Vous savez, s'ils y vont pas mineurs, ils y iront une fois adulte, autant essayer de les faire réagir maintenant avant d'en arriver à des exces comme aux états unis :http://forum.01men.com/01men/libre__divers/actu/1_americain_sur_100_est_en_prison-2042/messages-1.htmlça fait réfléchir !

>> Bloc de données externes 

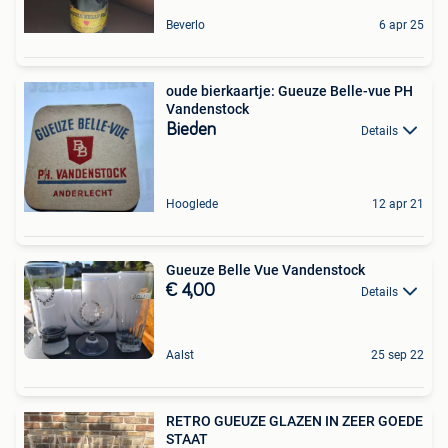
Beverlo
6 apr 25
oude bierkaartje: Gueuze Belle-vue PH
Vandenstock
Bieden
Details
Hooglede
12 apr 21
Gueuze Belle Vue Vandenstock
€ 4,00
Details
Aalst
25 sep 22
RETRO GUEUZE GLAZEN IN ZEER GOEDE
STAAT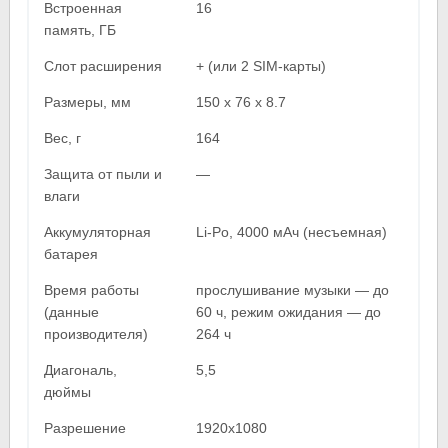
Встроенная
16
память, ГБ
Слот расширения
+ (или 2 SIM-карты)
Размеры, мм
150 x 76 x 8.7
Вес, г
164
Защита от пыли и
—
влаги
Аккумуляторная
Li-Po, 4000 мАч (несъемная)
батарея
Время работы
прослушивание музыки — до
(данные
60 ч, режим ожидания — до
производителя)
264 ч
Диагональ,
5,5
дюймы
Разрешение
1920х1080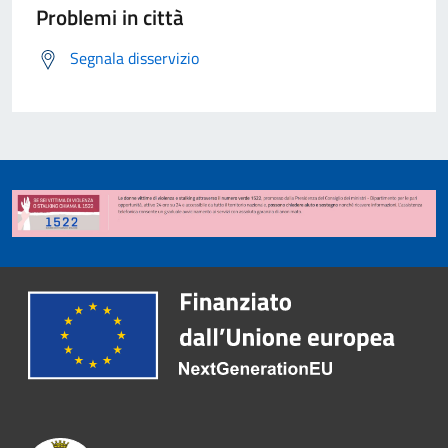
Problemi in città
Segnala disservizio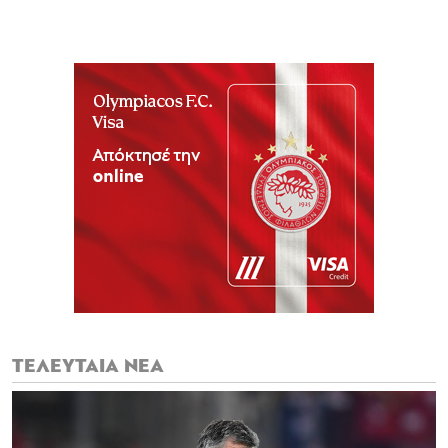
ΤΕΛΕΥΤΑΙΑ ΝΕΑ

le collectif N.R.V 01/03/2008 09:08

C'est vrai que les jeunes font des conneries jusqu'à 18 ans sans trop se soucier des conséquences, et à 18 ans vont en prison. Néanmoins, la prison n'est pas une solution pour les adultes, mais pour les mineurs, c'est une aberration.

GD44 14/02/2008 23:12

contre les prison pour mineurs un manifeste "nous ne travaillerons pas en EPM" peut être signé en ligne surhttp://pays-de-la-loire.emancipation.fr/on y trouve également des infos sur l'incarcération des mineurs, et le controle social et la répression dans le secteur de l'éducation

max 10/02/2008 20:27

je peux vous faire parvenir le journal  anti carcéral l'envolée n16 spécial contre les prisons des mineurs

max 10/02/2008 20:18

le journal l'envolée journal contre l'enfermement a publié un dossier sur l'enfermement des mineurs dans son numero 16 publié en décembre 2007. Le journal l'envolée est à l'origine du combat contre les taules et en plus ils ne sont pas réformistes comme ban public cité par panoptique boum. edito du numero 16Lutter contre l'enfermementNous vivons dans une “démocratie” capable de mener des guerres internes pendant que pour le reste du pays, “la vie continue”. Le printemps des lycéens et l’automne des cités ont été deux mouvements sociaux majeurs dans l’année écoulée. Très différentes, ces révoltes se caractérisent par la jeunesse de leurs protagonistes, l’immense cri de ras-lebol et la volonté de changement dont elles sont porteuses, l’isolement social dans lequel elles se sont déroulées et la répression qui leur a été opposée comme si l’Etat et le corps social avaient peur des enfants.